One of the party’s most prominent Muslim politicians, Sayeeda Warsi, wrote in the Guardian on Wednesday that Johnson had used rightwing, “alt-right” language in criticising the appearance of the burqa, which she said contributed to a view that “Muslim women are fair game”.

“I refuse to accept that these phrases were some kind of mistake, and the offence inadvertent – Johnson is too intelligent and too calculating for that. No, this was all quite deliberate. His refusal to apologise supports that,” she said.

“He set out a liberal position, but he did it in a very alt-right way. This allowed him to dog-whistle: to say to particular elements of the party that he’s tough on Muslims. Yet again, he’s trying to have his cake and eat it.”

Ruth Davidson, the leader of the Scottish Conservatives, criticised the comments and said they had been calculated. “I think that this wasn’t an off-the-cuff slip, he wrote a column, he knew exactly what he was doing and I think it crossed from being provocative and starting a debate and actually it became rude and gratuitous,” she said.

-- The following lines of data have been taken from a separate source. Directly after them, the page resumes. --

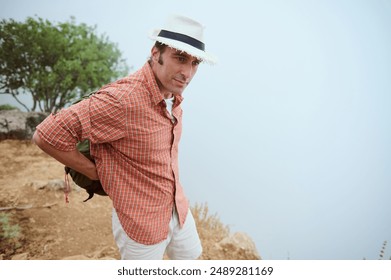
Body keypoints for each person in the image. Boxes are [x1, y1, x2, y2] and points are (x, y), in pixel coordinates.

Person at [32, 14, 217, 260]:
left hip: (177, 208)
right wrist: (95, 173)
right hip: (140, 222)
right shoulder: (123, 99)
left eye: (195, 63)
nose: (187, 72)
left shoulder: (173, 95)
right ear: (155, 53)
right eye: (180, 58)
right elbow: (46, 134)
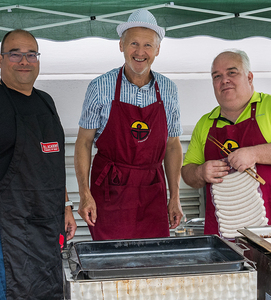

“I think he should apologise for them. It doesn’t bode well, and we’ve seen it in the arguments and the debate over antisemitism in Labour, of how we’ve got to a point in 2018 where we’re supposed to be so much better at accepting and discussing and being open about different faiths, religions, backgrounds, social classes, all of these things, and actually we’ve become slightly even more siloed and treating them differently.”

On Tuesday night, the Tory peer Mohamed Sheikh, founder of the Conservative Muslim Forum, said Johnson should have the whip withdrawn. Tory colleagues, including the MP Heidi Allen and the ministers Tobias Ellwood and Alistair Burt, have said he should apologise.

The culture secretary, Jeremy Wright, said Johnson should have chosen his language more carefully and that he was “sure on reflection” that he would want to reconsider the language he had used. Eric Pickles, a former Tory chairman, also said it would be “very sensible” for him to apologise.

Friends of Johnson have said the row is politically motivated, and that other MPs, including the former chancellor Ken Clarke, had made similar remarks comparing the burqa to a bag without similar reproach.

Conor Burns, Johnson’s former parliamentary private secretary, tweeted that colleagues criticising him had not read the piece in full.